→ **Activity**:
Rewrite the records below, switching "Coffee Newsletter" to "Coffee Bulletin" and keeping every other line the same.

- - -

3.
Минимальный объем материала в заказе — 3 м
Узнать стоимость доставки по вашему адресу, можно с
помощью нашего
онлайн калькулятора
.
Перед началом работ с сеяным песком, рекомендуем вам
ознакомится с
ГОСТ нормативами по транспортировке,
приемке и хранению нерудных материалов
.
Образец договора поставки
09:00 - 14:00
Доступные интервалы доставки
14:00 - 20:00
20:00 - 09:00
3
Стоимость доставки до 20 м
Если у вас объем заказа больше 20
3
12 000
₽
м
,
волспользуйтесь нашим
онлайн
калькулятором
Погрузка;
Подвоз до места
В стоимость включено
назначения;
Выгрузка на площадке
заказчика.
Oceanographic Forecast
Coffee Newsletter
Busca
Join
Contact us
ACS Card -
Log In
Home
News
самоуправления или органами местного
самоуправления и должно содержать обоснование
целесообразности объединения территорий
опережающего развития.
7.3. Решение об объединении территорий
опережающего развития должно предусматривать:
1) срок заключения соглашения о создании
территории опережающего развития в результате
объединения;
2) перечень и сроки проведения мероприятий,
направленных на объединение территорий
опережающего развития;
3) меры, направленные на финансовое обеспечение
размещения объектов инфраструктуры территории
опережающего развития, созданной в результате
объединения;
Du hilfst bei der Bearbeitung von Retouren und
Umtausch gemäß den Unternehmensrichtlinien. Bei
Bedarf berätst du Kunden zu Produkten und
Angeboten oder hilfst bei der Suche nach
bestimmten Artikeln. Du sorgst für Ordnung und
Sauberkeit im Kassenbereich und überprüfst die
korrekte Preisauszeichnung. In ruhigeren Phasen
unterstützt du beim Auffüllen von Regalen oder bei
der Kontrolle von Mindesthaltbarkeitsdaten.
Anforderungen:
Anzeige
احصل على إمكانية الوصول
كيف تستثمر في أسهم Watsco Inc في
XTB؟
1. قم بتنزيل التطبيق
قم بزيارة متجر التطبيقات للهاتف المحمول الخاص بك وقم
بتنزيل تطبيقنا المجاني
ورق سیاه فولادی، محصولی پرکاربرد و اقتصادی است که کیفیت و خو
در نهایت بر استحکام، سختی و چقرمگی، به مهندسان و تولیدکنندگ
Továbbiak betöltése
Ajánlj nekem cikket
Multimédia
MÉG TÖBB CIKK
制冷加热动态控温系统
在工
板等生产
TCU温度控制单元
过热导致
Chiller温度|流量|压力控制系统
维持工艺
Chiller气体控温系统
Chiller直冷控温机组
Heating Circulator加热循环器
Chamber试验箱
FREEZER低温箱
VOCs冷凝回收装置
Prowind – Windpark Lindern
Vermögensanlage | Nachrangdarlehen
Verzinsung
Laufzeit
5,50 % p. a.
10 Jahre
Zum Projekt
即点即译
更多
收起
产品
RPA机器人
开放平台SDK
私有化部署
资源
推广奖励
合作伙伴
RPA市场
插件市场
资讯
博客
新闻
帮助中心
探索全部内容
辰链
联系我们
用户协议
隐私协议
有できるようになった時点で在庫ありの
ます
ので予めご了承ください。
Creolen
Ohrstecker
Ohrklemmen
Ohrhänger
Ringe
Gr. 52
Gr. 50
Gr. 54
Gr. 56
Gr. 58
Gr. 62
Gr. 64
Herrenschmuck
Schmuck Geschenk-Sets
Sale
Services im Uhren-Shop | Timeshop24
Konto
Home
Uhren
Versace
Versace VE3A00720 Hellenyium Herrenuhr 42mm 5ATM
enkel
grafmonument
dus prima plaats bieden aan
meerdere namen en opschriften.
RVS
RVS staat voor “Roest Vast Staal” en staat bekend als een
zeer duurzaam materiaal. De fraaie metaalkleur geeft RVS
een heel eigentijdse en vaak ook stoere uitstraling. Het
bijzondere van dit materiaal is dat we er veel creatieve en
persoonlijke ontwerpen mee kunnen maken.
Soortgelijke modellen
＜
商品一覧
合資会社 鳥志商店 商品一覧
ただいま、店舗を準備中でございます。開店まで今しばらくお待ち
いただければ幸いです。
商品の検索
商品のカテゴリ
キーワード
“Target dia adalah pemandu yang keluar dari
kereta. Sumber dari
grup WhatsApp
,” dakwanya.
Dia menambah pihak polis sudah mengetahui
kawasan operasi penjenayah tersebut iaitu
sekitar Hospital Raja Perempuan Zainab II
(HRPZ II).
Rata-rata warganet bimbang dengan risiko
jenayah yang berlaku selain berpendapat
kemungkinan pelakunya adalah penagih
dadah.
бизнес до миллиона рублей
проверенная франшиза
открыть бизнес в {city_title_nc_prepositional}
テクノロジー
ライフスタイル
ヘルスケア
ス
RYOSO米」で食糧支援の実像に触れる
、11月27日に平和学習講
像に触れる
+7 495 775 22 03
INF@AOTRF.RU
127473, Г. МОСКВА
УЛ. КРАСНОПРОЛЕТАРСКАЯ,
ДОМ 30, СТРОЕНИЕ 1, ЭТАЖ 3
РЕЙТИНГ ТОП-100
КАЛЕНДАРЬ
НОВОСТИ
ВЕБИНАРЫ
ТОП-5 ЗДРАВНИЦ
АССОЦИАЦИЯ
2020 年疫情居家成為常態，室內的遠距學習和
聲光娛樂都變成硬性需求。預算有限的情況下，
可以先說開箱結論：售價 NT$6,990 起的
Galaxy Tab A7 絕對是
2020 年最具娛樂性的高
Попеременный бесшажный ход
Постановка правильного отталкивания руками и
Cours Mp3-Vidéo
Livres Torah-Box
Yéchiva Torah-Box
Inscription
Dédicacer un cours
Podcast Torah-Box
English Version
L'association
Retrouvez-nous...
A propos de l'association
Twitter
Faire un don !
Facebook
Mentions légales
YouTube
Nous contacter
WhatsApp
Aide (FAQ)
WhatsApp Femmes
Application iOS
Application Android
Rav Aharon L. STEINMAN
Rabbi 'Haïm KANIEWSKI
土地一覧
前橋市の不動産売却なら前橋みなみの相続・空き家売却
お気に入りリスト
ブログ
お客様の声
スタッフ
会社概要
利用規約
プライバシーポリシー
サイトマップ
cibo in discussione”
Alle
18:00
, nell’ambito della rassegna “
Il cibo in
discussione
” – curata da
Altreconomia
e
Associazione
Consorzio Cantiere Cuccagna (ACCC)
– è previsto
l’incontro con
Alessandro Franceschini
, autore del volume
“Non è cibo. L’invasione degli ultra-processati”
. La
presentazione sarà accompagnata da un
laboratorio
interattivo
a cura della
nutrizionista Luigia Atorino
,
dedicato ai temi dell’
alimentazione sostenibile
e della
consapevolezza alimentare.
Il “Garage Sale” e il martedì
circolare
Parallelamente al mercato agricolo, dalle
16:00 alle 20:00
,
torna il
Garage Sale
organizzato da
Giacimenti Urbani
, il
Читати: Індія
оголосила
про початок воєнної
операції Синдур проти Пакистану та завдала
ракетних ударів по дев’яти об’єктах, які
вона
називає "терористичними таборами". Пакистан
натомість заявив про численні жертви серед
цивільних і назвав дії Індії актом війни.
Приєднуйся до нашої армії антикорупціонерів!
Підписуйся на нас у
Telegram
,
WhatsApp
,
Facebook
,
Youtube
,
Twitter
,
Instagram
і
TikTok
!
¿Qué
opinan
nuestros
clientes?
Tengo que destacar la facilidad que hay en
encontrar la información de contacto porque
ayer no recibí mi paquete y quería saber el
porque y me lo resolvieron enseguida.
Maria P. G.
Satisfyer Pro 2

- - -

→ **Exercise answer**:
3.
Минимальный объем материала в заказе — 3 м
Узнать стоимость доставки по вашему адресу, можно с
помощью нашего
онлайн калькулятора
.
Перед началом работ с сеяным песком, рекомендуем вам
ознакомится с
ГОСТ нормативами по транспортировке,
приемке и хранению нерудных материалов
.
Образец договора поставки
09:00 - 14:00
Доступные интервалы доставки
14:00 - 20:00
20:00 - 09:00
3
Стоимость доставки до 20 м
Если у вас объем заказа больше 20
3
12 000
₽
м
,
волспользуйтесь нашим
онлайн
калькулятором
Погрузка;
Подвоз до места
В стоимость включено
назначения;
Выгрузка на площадке
заказчика.
Oceanographic Forecast
Coffee Bulletin
Busca
Join
Contact us
ACS Card -
Log In
Home
News
самоуправления или органами местного
самоуправления и должно содержать обоснование
целесообразности объединения территорий
опережающего развития.
7.3. Решение об объединении территорий
опережающего развития должно предусматривать:
1) срок заключения соглашения о создании
территории опережающего развития в результате
объединения;
2) перечень и сроки проведения мероприятий,
направленных на объединение территорий
опережающего развития;
3) меры, направленные на финансовое обеспечение
размещения объектов инфраструктуры территории
опережающего развития, созданной в результате
объединения;
Du hilfst bei der Bearbeitung von Retouren und
Umtausch gemäß den Unternehmensrichtlinien. Bei
Bedarf berätst du Kunden zu Produkten und
Angeboten oder hilfst bei der Suche nach
bestimmten Artikeln. Du sorgst für Ordnung und
Sauberkeit im Kassenbereich und überprüfst die
korrekte Preisauszeichnung. In ruhigeren Phasen
unterstützt du beim Auffüllen von Regalen oder bei
der Kontrolle von Mindesthaltbarkeitsdaten.
Anforderungen:
Anzeige
احصل على إمكانية الوصول
كيف تستثمر في أسهم Watsco Inc في
XTB؟
1. قم بتنزيل التطبيق
قم بزيارة متجر التطبيقات للهاتف المحمول الخاص بك وقم
بتنزيل تطبيقنا المجاني
ورق سیاه فولادی، محصولی پرکاربرد و اقتصادی است که کیفیت و خو
در نهایت بر استحکام، سختی و چقرمگی، به مهندسان و تولیدکنندگ
Továbbiak betöltése
Ajánlj nekem cikket
Multimédia
MÉG TÖBB CIKK
制冷加热动态控温系统
在工
板等生产
TCU温度控制单元
过热导致
Chiller温度|流量|压力控制系统
维持工艺
Chiller气体控温系统
Chiller直冷控温机组
Heating Circulator加热循环器
Chamber试验箱
FREEZER低温箱
VOCs冷凝回收装置
Prowind – Windpark Lindern
Vermögensanlage | Nachrangdarlehen
Verzinsung
Laufzeit
5,50 % p. a.
10 Jahre
Zum Projekt
即点即译
更多
收起
产品
RPA机器人
开放平台SDK
私有化部署
资源
推广奖励
合作伙伴
RPA市场
插件市场
资讯
博客
新闻
帮助中心
探索全部内容
辰链
联系我们
用户协议
隐私协议
有できるようになった時点で在庫ありの
ます
ので予めご了承ください。
Creolen
Ohrstecker
Ohrklemmen
Ohrhänger
Ringe
Gr. 52
Gr. 50
Gr. 54
Gr. 56
Gr. 58
Gr. 62
Gr. 64
Herrenschmuck
Schmuck Geschenk-Sets
Sale
Services im Uhren-Shop | Timeshop24
Konto
Home
Uhren
Versace
Versace VE3A00720 Hellenyium Herrenuhr 42mm 5ATM
enkel
grafmonument
dus prima plaats bieden aan
meerdere namen en opschriften.
RVS
RVS staat voor “Roest Vast Staal” en staat bekend als een
zeer duurzaam materiaal. De fraaie metaalkleur geeft RVS
een heel eigentijdse en vaak ook stoere uitstraling. Het
bijzondere van dit materiaal is dat we er veel creatieve en
persoonlijke ontwerpen mee kunnen maken.
Soortgelijke modellen
＜
商品一覧
合資会社 鳥志商店 商品一覧
ただいま、店舗を準備中でございます。開店まで今しばらくお待ち
いただければ幸いです。
商品の検索
商品のカテゴリ
キーワード
“Target dia adalah pemandu yang keluar dari
kereta. Sumber dari
grup WhatsApp
,” dakwanya.
Dia menambah pihak polis sudah mengetahui
kawasan operasi penjenayah tersebut iaitu
sekitar Hospital Raja Perempuan Zainab II
(HRPZ II).
Rata-rata warganet bimbang dengan risiko
jenayah yang berlaku selain berpendapat
kemungkinan pelakunya adalah penagih
dadah.
бизнес до миллиона рублей
проверенная франшиза
открыть бизнес в {city_title_nc_prepositional}
テクノロジー
ライフスタイル
ヘルスケア
ス
RYOSO米」で食糧支援の実像に触れる
、11月27日に平和学習講
像に触れる
+7 495 775 22 03
INF@AOTRF.RU
127473, Г. МОСКВА
УЛ. КРАСНОПРОЛЕТАРСКАЯ,
ДОМ 30, СТРОЕНИЕ 1, ЭТАЖ 3
РЕЙТИНГ ТОП-100
КАЛЕНДАРЬ
НОВОСТИ
ВЕБИНАРЫ
ТОП-5 ЗДРАВНИЦ
АССОЦИАЦИЯ
2020 年疫情居家成為常態，室內的遠距學習和
聲光娛樂都變成硬性需求。預算有限的情況下，
可以先說開箱結論：售價 NT$6,990 起的
Galaxy Tab A7 絕對是
2020 年最具娛樂性的高
Попеременный бесшажный ход
Постановка правильного отталкивания руками и
Cours Mp3-Vidéo
Livres Torah-Box
Yéchiva Torah-Box
Inscription
Dédicacer un cours
Podcast Torah-Box
English Version
L'association
Retrouvez-nous...
A propos de l'association
Twitter
Faire un don !
Facebook
Mentions légales
YouTube
Nous contacter
WhatsApp
Aide (FAQ)
WhatsApp Femmes
Application iOS
Application Android
Rav Aharon L. STEINMAN
Rabbi 'Haïm KANIEWSKI
土地一覧
前橋市の不動産売却なら前橋みなみの相続・空き家売却
お気に入りリスト
ブログ
お客様の声
スタッフ
会社概要
利用規約
プライバシーポリシー
サイトマップ
cibo in discussione”
Alle
18:00
, nell’ambito della rassegna “
Il cibo in
discussione
” – curata da
Altreconomia
e
Associazione
Consorzio Cantiere Cuccagna (ACCC)
– è previsto
l’incontro con
Alessandro Franceschini
, autore del volume
“Non è cibo. L’invasione degli ultra-processati”
. La
presentazione sarà accompagnata da un
laboratorio
interattivo
a cura della
nutrizionista Luigia Atorino
,
dedicato ai temi dell’
alimentazione sostenibile
e della
consapevolezza alimentare.
Il “Garage Sale” e il martedì
circolare
Parallelamente al mercato agricolo, dalle
16:00 alle 20:00
,
torna il
Garage Sale
organizzato da
Giacimenti Urbani
, il
Читати: Індія
оголосила
про початок воєнної
операції Синдур проти Пакистану та завдала
ракетних ударів по дев’яти об’єктах, які
вона
називає "терористичними таборами". Пакистан
натомість заявив про численні жертви серед
цивільних і назвав дії Індії актом війни.
Приєднуйся до нашої армії антикорупціонерів!
Підписуйся на нас у
Telegram
,
WhatsApp
,
Facebook
,
Youtube
,
Twitter
,
Instagram
і
TikTok
!
¿Qué
opinan
nuestros
clientes?
Tengo que destacar la facilidad que hay en
encontrar la información de contacto porque
ayer no recibí mi paquete y quería saber el
porque y me lo resolvieron enseguida.
Maria P. G.
Satisfyer Pro 2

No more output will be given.